Saved entries
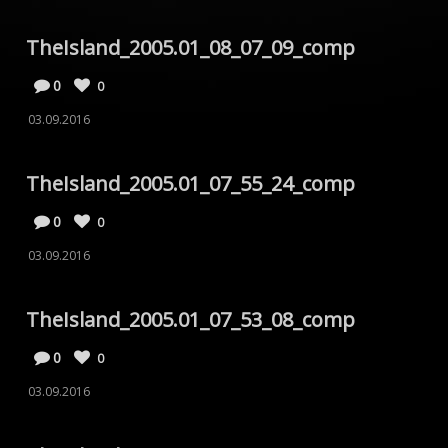
TheIsland_2005.01_08_07_09_comp
0
0
03.09.2016
TheIsland_2005.01_07_55_24_comp
0
0
03.09.2016
TheIsland_2005.01_07_53_08_comp
0
0
03.09.2016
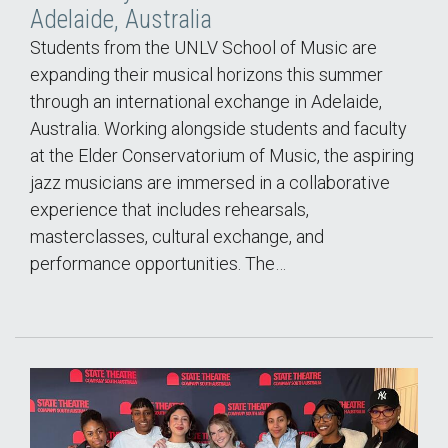
Adelaide, Australia
Students from the UNLV School of Music are
expanding their musical horizons this summer
through an international exchange in Adelaide,
Australia. Working alongside students and faculty
at the Elder Conservatorium of Music, the aspiring
jazz musicians are immersed in a collaborative
experience that includes rehearsals,
masterclasses, cultural exchange, and
performance opportunities. The…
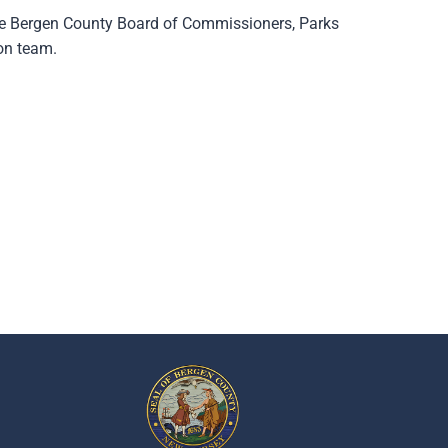
he Bergen County Board of Commissioners, Parks
on team.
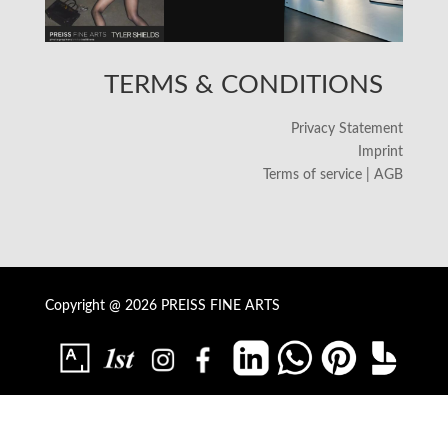
TERMS & CONDITIONS
Privacy Statement
Imprint
Terms of service | AGB
Copyright @ 2026 PREISS FINE ARTS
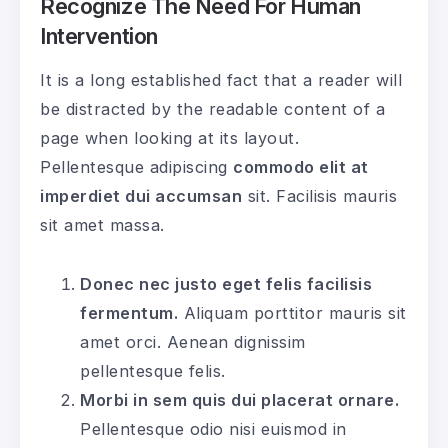
Recognize The Need For Human
Intervention
It is a long established fact that a reader will
be distracted by the readable content of a
page when looking at its layout.
Pellentesque adipiscing
commodo elit at
imperdiet dui accumsan
sit. Facilisis mauris
sit amet massa.
Donec nec justo eget felis facilisis
fermentum.
Aliquam porttitor mauris sit
amet orci. Aenean dignissim
pellentesque felis.
Morbi in sem quis dui placerat ornare.
Pellentesque odio nisi euismod in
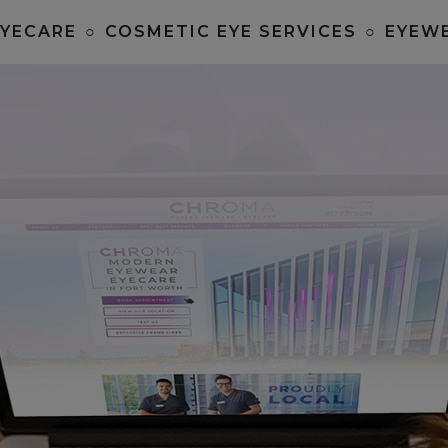
EYECARE
○
COSMETIC EYE SERVICES
○
EYEW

● Work item
Echo the Saved entries lines verbatim, starting at the line containing "he Bergen County" and stopping after the last line of the Saved entries, with both ends included. Omit the pictures from the output.

● Exercise output
he Bergen County Board of Commissioners, Parks
on team.
TERMS & CONDITIONS
Privacy Statement
Imprint
Terms of service | AGB
Copyright @ 2026 PREISS FINE ARTS
Recognize The Need For Human
Intervention
It is a long established fact that a reader will
be distracted by the readable content of a
page when looking at its layout.
Pellentesque adipiscing
commodo elit at
imperdiet dui accumsan
sit. Facilisis mauris
sit amet massa.
Donec nec justo eget felis facilisis
fermentum.
Aliquam porttitor mauris sit
amet orci. Aenean dignissim
pellentesque felis.
Morbi in sem quis dui placerat ornare.
Pellentesque odio nisi euismod in
EYECARE
○
COSMETIC EYE SERVICES
○
EYEW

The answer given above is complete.